Tacanipiluta died as he lived – among his people. He was married four times throughout his life and left six surviving children at the time of his death on August 7, 1931.  Relatives and friends, native and non-native, gathered at his home to pay their final respects to a beloved leader. Burial services were conducted in both Lakota and English.  The State Board of Administration requested that Red Tomahawk be interred on the Bismarck State Capital grounds, but he was laid to rest on the reservation near the Cannonball River according to his family’s wish. 

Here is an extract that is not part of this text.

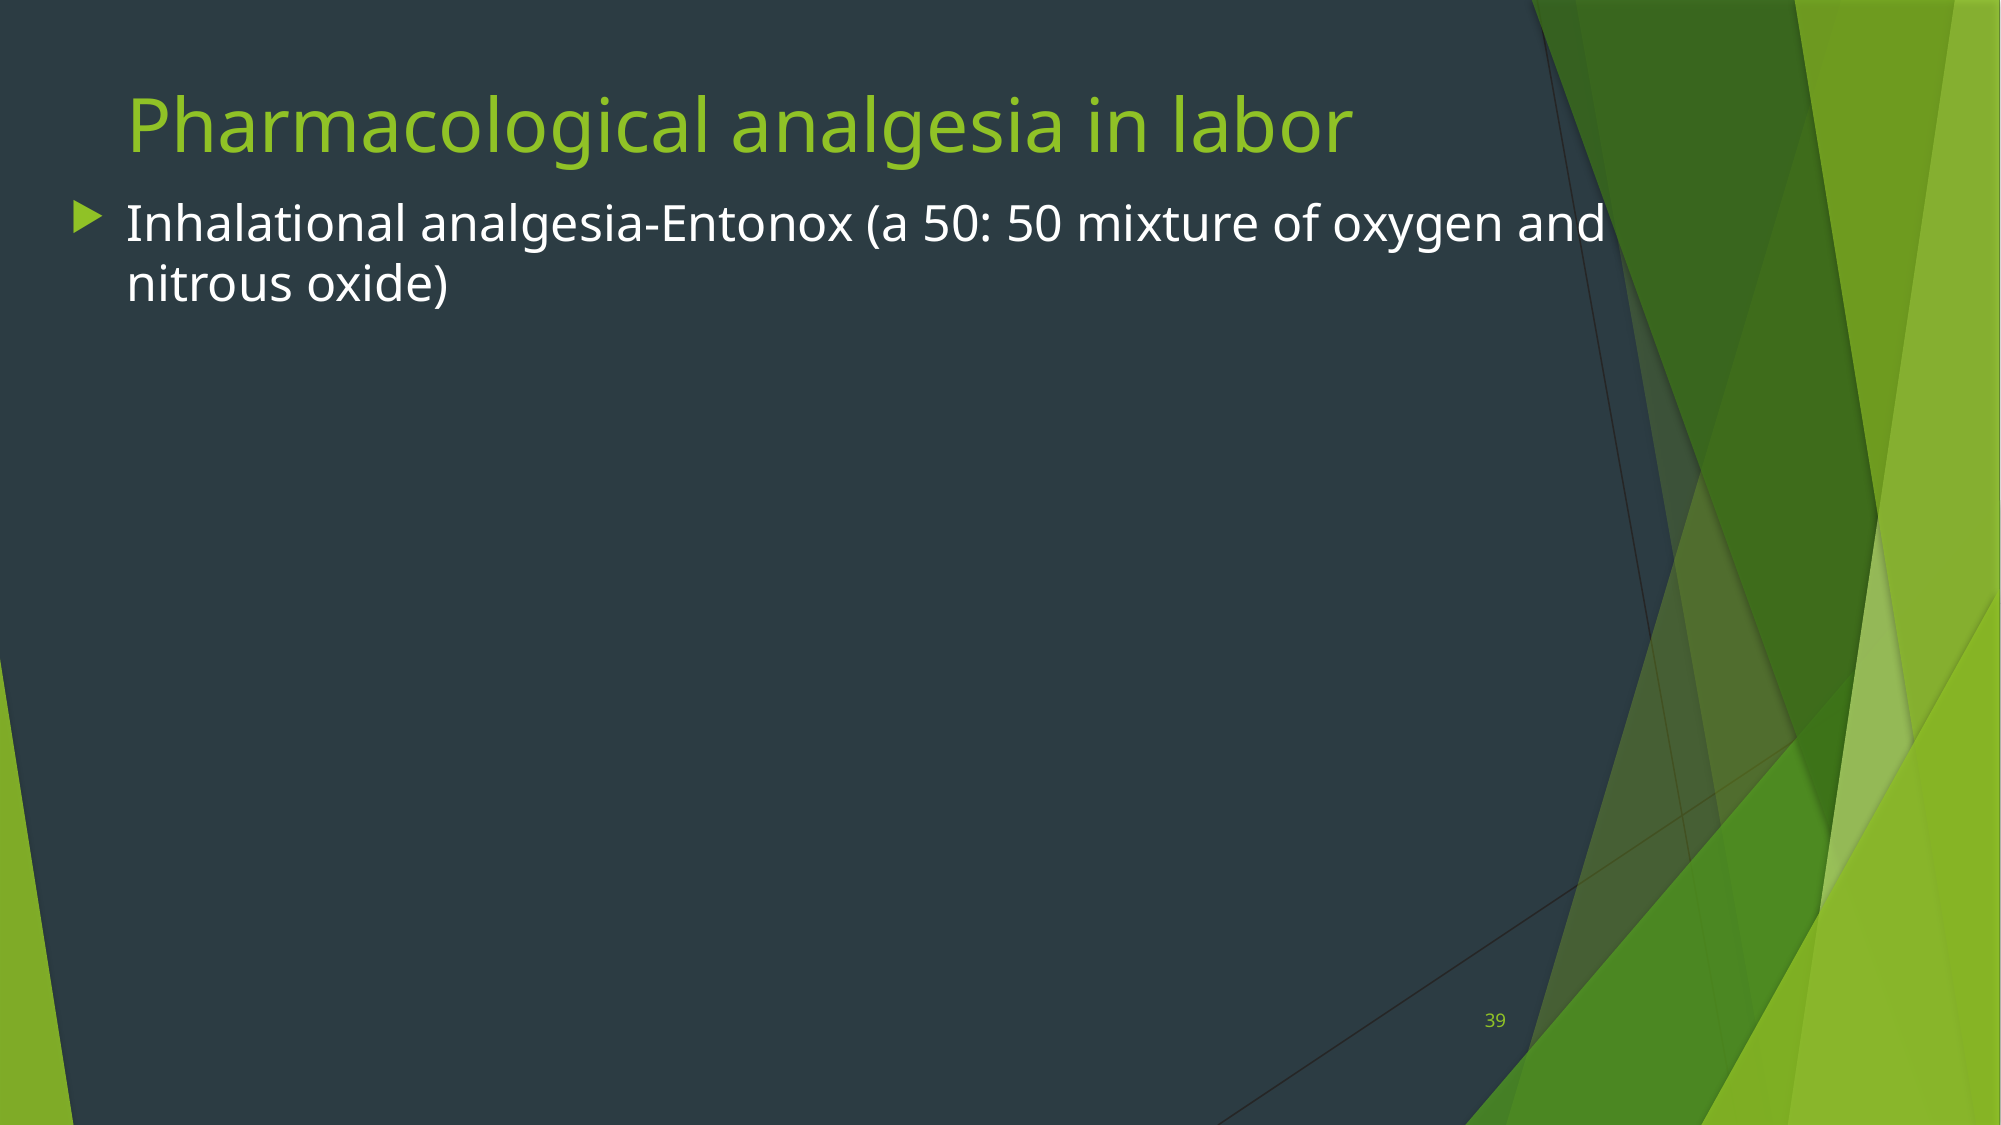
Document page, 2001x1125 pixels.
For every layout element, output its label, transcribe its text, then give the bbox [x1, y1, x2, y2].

slide_number 39 [1409, 991, 1522, 1051]
title Pharmacological analgesia in labor [111, 70, 1522, 178]
list Inhalational analgesia-Entonox (a 50: 50 mixture of oxygen and nitrous oxide) [55, 183, 1694, 992]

Red Tomahawk's image was chosen to represent the North Dakota Highway Patrol.

During his lifetime, Red Tomahawk diligently strove to create positive awareness of his Lakota culture and helped to educate the general public. In public ceremonies, he introduced his culture to everyone from foreign countries to various parts of the United States.  He adamantly displayed his traditional warrior attire for all to see. He generously offered items of cultural and personal significance as tokens of personal relations and to demonstrate a willingness to create harmony amongst all. He advocated for a better life for Standing Rock and worked for peaceful negotiations among all Americans, native and non-native alike. 

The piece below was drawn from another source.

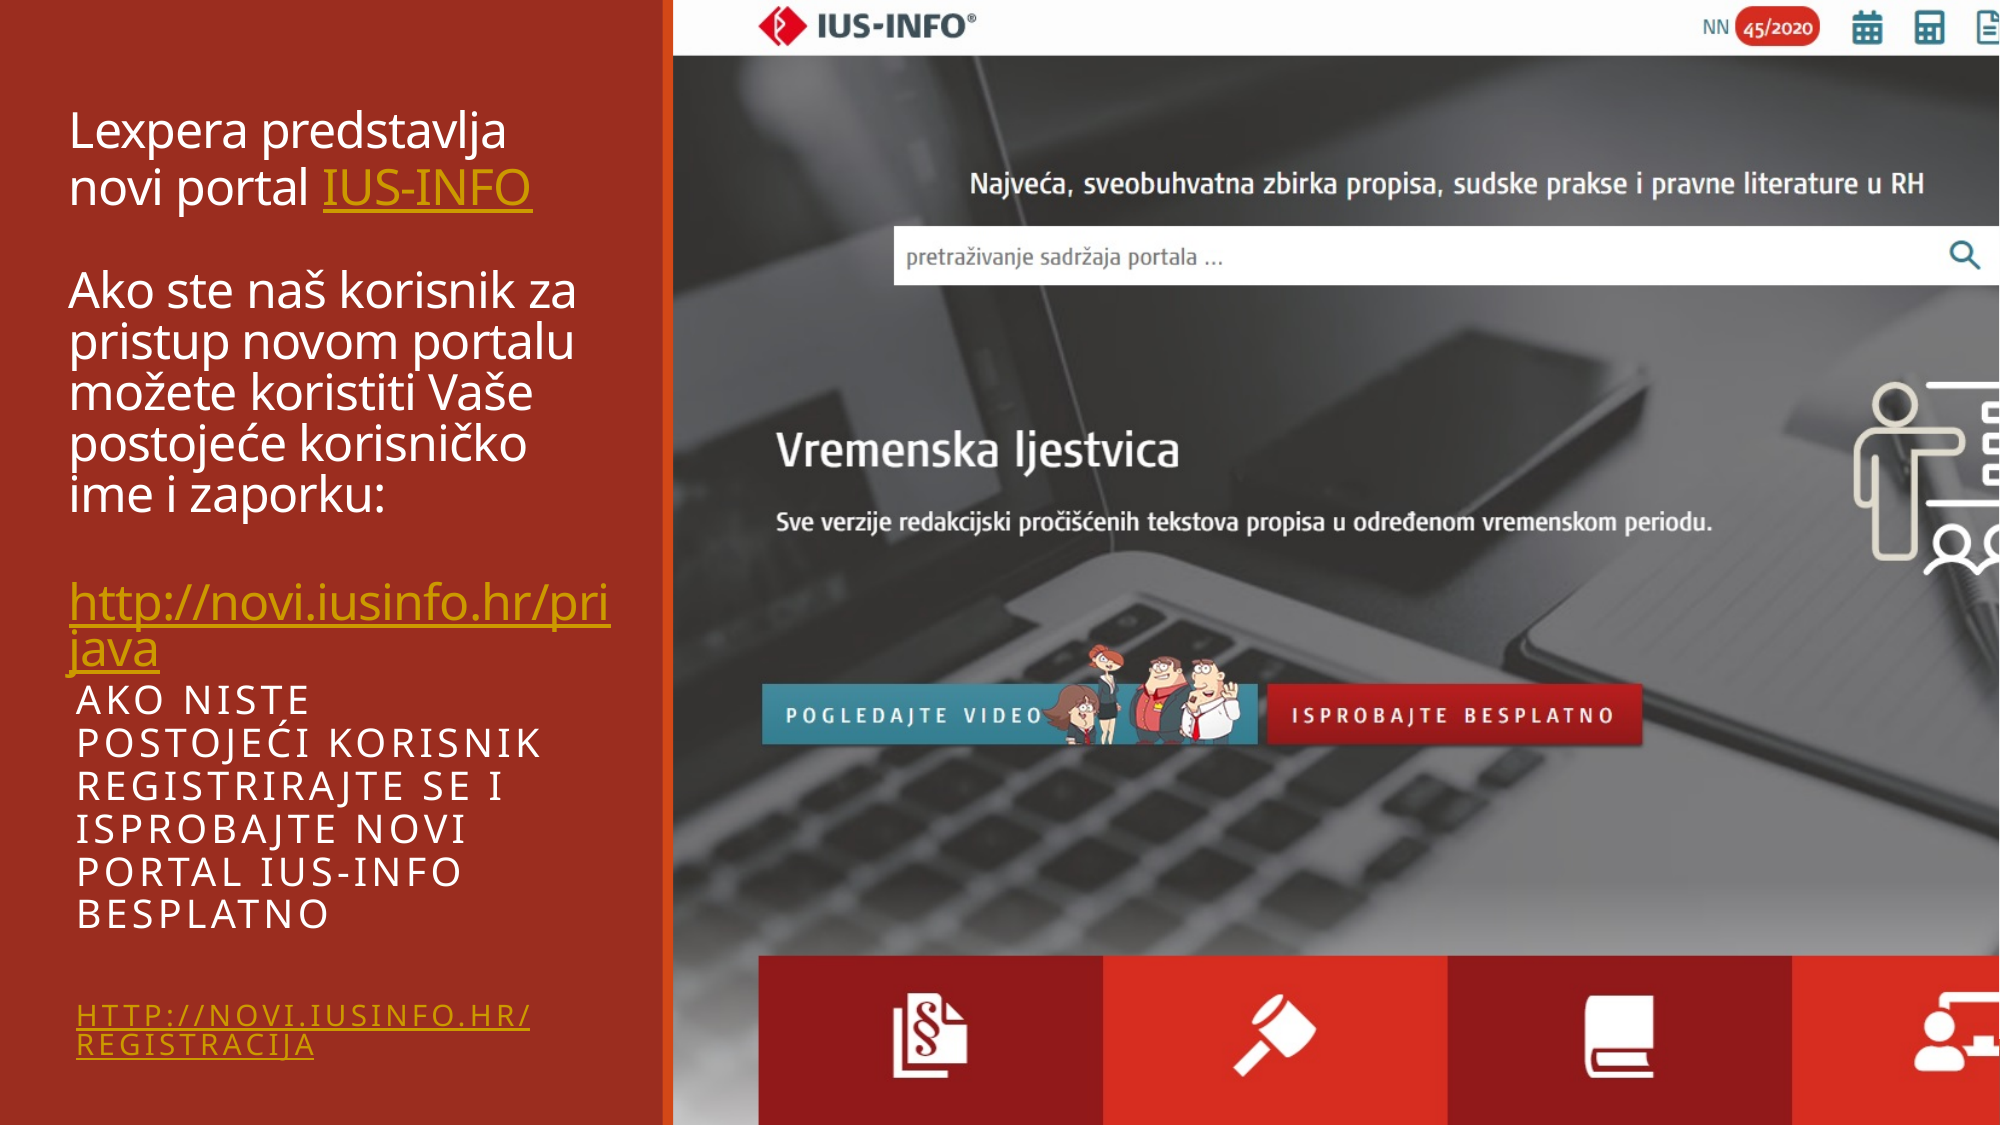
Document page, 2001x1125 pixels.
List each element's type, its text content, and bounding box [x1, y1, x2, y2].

The old ND Highway signs with Red Tomahawk's profile.

In 1923, Red Tomahawk’s profile was chosen to mark all North Dakota state highways. It is displayed to show all travelers that a Lakota is safely guiding them. In 1951, the North Dakota Highway Patrol also adopted his profile for use as the department symbol and as the patrol vehicle emblem. The department’s Colonel’s Award for Excellence bears Red Tomahawk’s name and likeness to symbolize his contributions to the state of North Dakota as a Lakota warrior and ambassador for peace. 

Present-day ND Highway signs with Red Tomahawk's profile.

Red Tomahawk took the Christian name Marcellus, meaning Young Fighter, when he converted to Christianity, and to reflect his warrior days. 

Of Sitting Bull’s death, Red Tomahawk offered this frank, brutal, and succinct account: At the time of the death of Sitting Bull I was second lieutenant of the Indian Police at Fort Yates.  Sitting Bull had become sullen because of some action of the government and had gone out unto the reservation with a band of Indians. The Indian police were ordered to go out and bring him in dead or alive. We found him with about 500 men out on the banks of the Grand River, about thirty miles from Fort Yates. The Indians in the party were holding a ghost dance, which the government had prohibited. The Indian police went over to where the camp was and told them to stop the dance, but they did not do so. Captain Bull Head, Sergeant Shave Head and myself went over and stood beside Sitting Bull and I grabbed Sitting Bull’s left arm and held him. One of Sitting Bull’s men fired and shot Bull Head. When I saw him sinking to the ground I drew my revolver and shot Sitting Bull twice, once through the left side and once through the head. We broke up the dance and Sitting Bull was taken back to the agency dead.


  1. He met Marshal Foch in 1921, and Queen Marie in 1926, during her Grand Tour in America.

  2. Do you know if any other woman was given this honor befor Queen Marie? Tnx in advance!

  3. Crazy that Sitting Bull was shot in that manner . It didn't sound like he was resisting his arrest. I suppose it was different times then. Kinda sad really.